Havers is on holiday in Cornwall, learning Akido, and Lynley is also in the county to visit his mother, when a local horse trainer is found hanged in a stable on the estate next to Lynley's. The dead man's money troubles suggest suicide, but then Lynley finds he had links with smuggling. Another lead suggests that the killer may be uncomfortably close to home. As the case develops, Lynley has to think out where his future lies - with the police, or managing his own property?
Lynley and Havers investigate the killing of a porter at the House of Lords. At first, it looks as if the murder may be connected to the dead man's gambling debts, but then a senior clerk is also murdered, with evidence of a conspiracy involving stolen test reports on a new missile system. Havers traces the missing documents, but she finds that she and Lynley are both being followed.
The frozen body of a man is found on a meat truck in London's Smithfield Market, and on the body are a forged British passport and an Arabic manuscript on a page of vellum. The dead man appears to be an illegal immigrant - but was his death accidental? The manuscript turns out to be a page of an ancient Koran, hugely valuable. And Lynley finds himself locking horns with Inspector Brennan, of the Metropolitan Police's immigration department.
Since Lynley's arrest and suspension for threatening a suspect, Havers has been without a partner. She begins a new case in Kent alongside the heavily pregnant, no-nonsense Detective Inspector Fiona Knight. Together, they investigate the murder of Edie Covington, whose body has been discovered in a local lake.
When aspiring lawyer Emily Proctor is found axed to death in Hyde Park, Lynley and Havers are drawn to the chambers of human rights lawyer Tony Wainwright and his clerk Hester Reed. Wainwright's passionate temper and a concealed affair with the victim seem to place him as the main suspect, but when Emily's double life is exposed, Lynley and Havers enter a world of internet porn and a family haunted by secrets.
When former war photographer Peter Rooker is shot, a murder trail from tabloid newspaper mogul Eddie Price and editor Melissa Booth is traced back to a family executed by the Serbian militia in Bosnia. When Lynley asks his wife Helen to assist him with unlocking the psychological history behind the killing, he sets in motion a tragic trail of events.

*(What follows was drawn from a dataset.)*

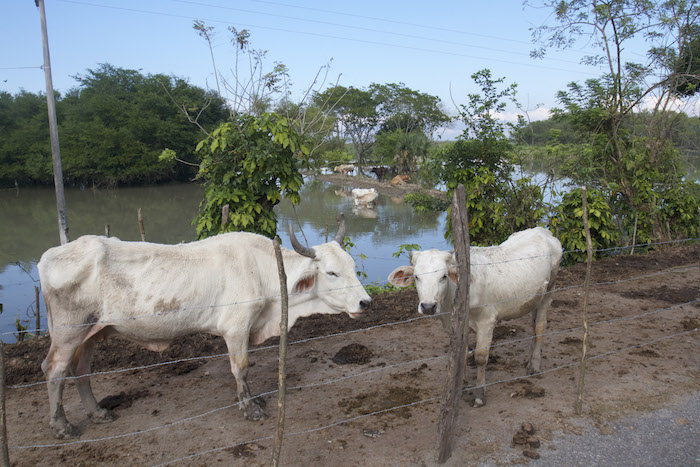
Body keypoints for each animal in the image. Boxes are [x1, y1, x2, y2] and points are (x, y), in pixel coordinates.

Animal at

Old wounds are reopened when Lynley investigates the disturbing death of his godson more than a decade after the boy's disappearance. Lynley is drawn into the case, leading him first to Rome and then headlong into the middle of a new murder enquiry in which Lynley himself becomes the prime suspect. Will Havers be able to save his skin?

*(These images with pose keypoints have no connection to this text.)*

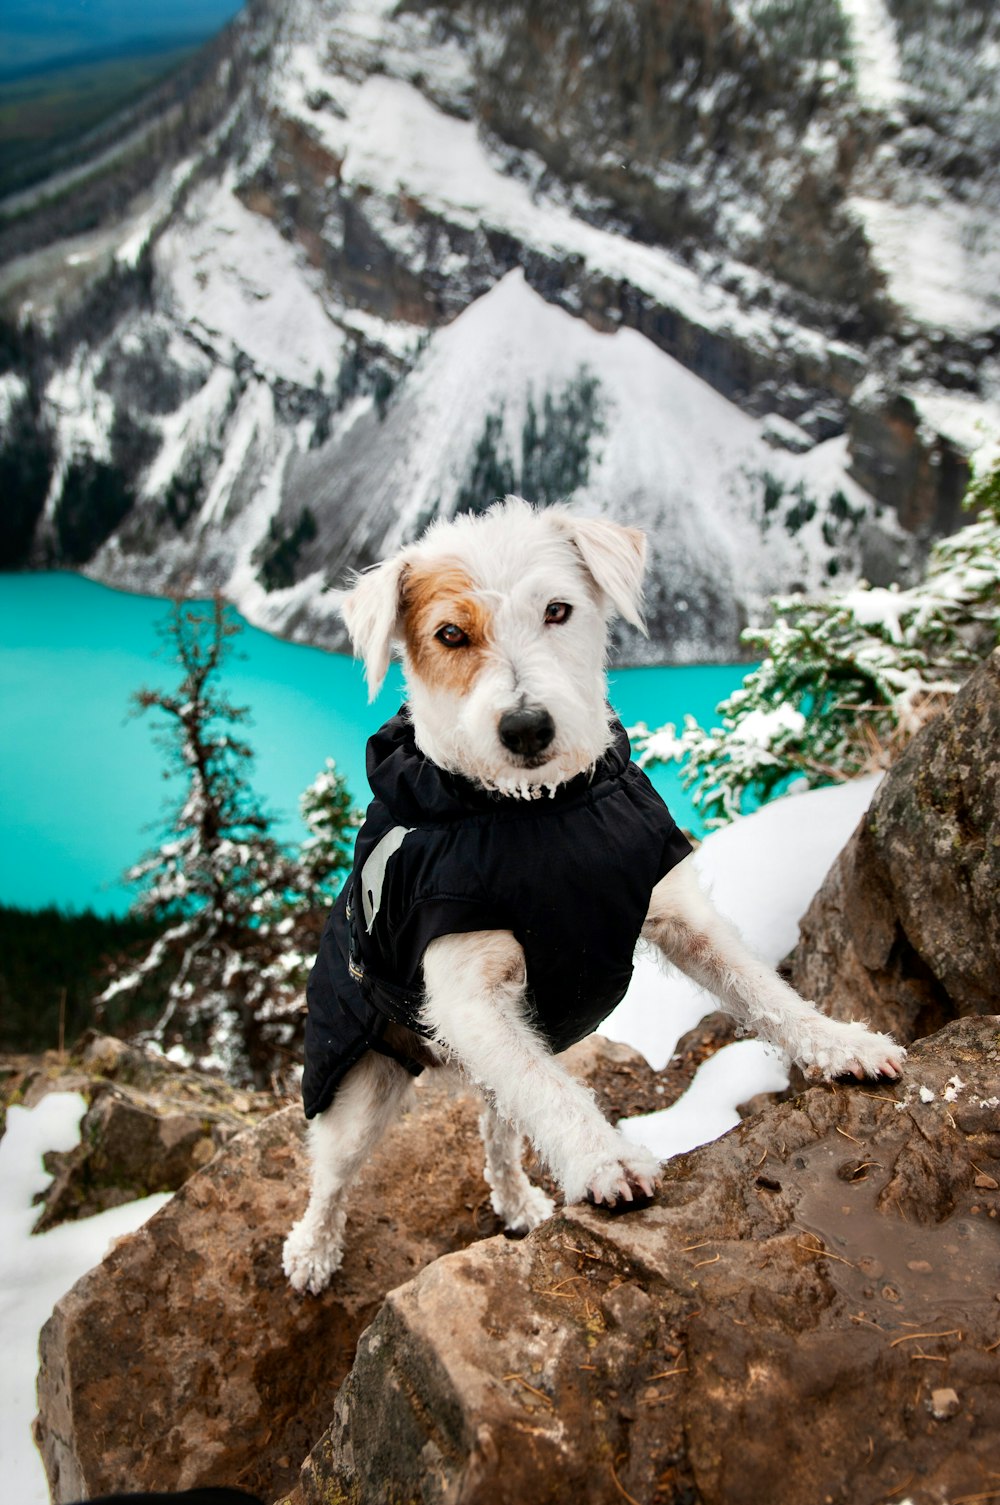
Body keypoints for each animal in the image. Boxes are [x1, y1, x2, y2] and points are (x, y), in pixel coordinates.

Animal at [283, 496, 903, 1294]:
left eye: (558, 609)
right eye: (451, 633)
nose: (525, 726)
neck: (543, 815)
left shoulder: (679, 917)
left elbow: (764, 991)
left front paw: (842, 1043)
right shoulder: (469, 996)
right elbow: (552, 1092)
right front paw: (605, 1160)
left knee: (499, 1131)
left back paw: (518, 1202)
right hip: (357, 1086)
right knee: (333, 1175)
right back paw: (312, 1250)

The Inspector Lynley Mysteries first appeared on our screens in 2001 and had viewers instantly hooked by the combination of puzzling crimes and murder investigations, spiced up with the added clash-of-class relationship between its two main cast members: Nathaniel Parker, as DI Thomas Linley, 8th Earl of Asherton, and Sharon Small, as his far less sophisticated Detective Sergeant, Barbara Havers. We join Nathaniel and Sharon as they look back on the series, their roles and those of some very familiar guest stars, and the unique chemistry the pair managed to create over the years that helped make the show a favourite with fans of crime drama over six impressive series.